The former president rebuffed suggestions that qualified immunity, essentially a very high legal threshold for police to face civil suits, needs to be revisited, and further dismissed a blanket ban on chokeholds like the one that led to Floyd’s death.

While seeking to remedy the US’s deep racial divides and problems with policing, Biden has also prioritized efforts to institute gun control amid an uptick in mass shootings this year, albeit with extremely limited success.

While the president has taken executive actions to combat gun violence, the actions have been limited by constitutional realities that require more meaningful action to emanate from Congress, which has the authority to set laws.

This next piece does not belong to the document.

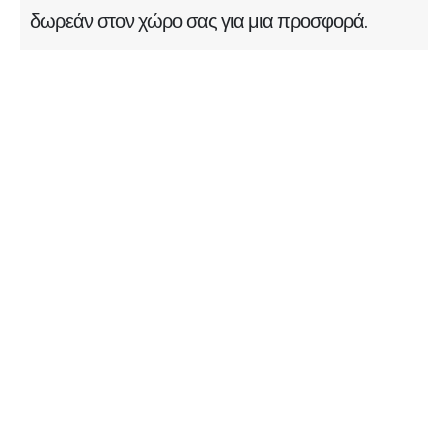
δωρεάν στον χώρο σας για μια προσφορά.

Biden’s actions have hitherto been centered on regulating the “ghost gun” market and banning stabilizing braces for pistols after one was allegedly used in a March 22 shooting in Boulder, Colorado.

The president has repeatedly called on lawmakers to take more meaningful action, including reinstating a federal assault weapons ban that lapsed in 2004 and urged the Senate to take action on legislation that passed the House of Representatives in March that would close two major background check loopholes.

So far, lawmakers have shown little appetite to take up the assault weapons ban, and the loophole bills have failed to gain traction in the Senate where pivotal centrist Democrats have resisted the measures.

With the Senate divided equally 50-50 between Democrats and Republicans, the Democratic caucus needs to be uniformly lined up behind almost all aspects of Biden’s agenda given party-line opposition among Republicans.

That could change in 2022 when one-third of the chamber and all House seats will be up for election, but at least until then, Biden will have to thread a very fine needle as he seeks to advance gun control and the rest of his legislative agenda.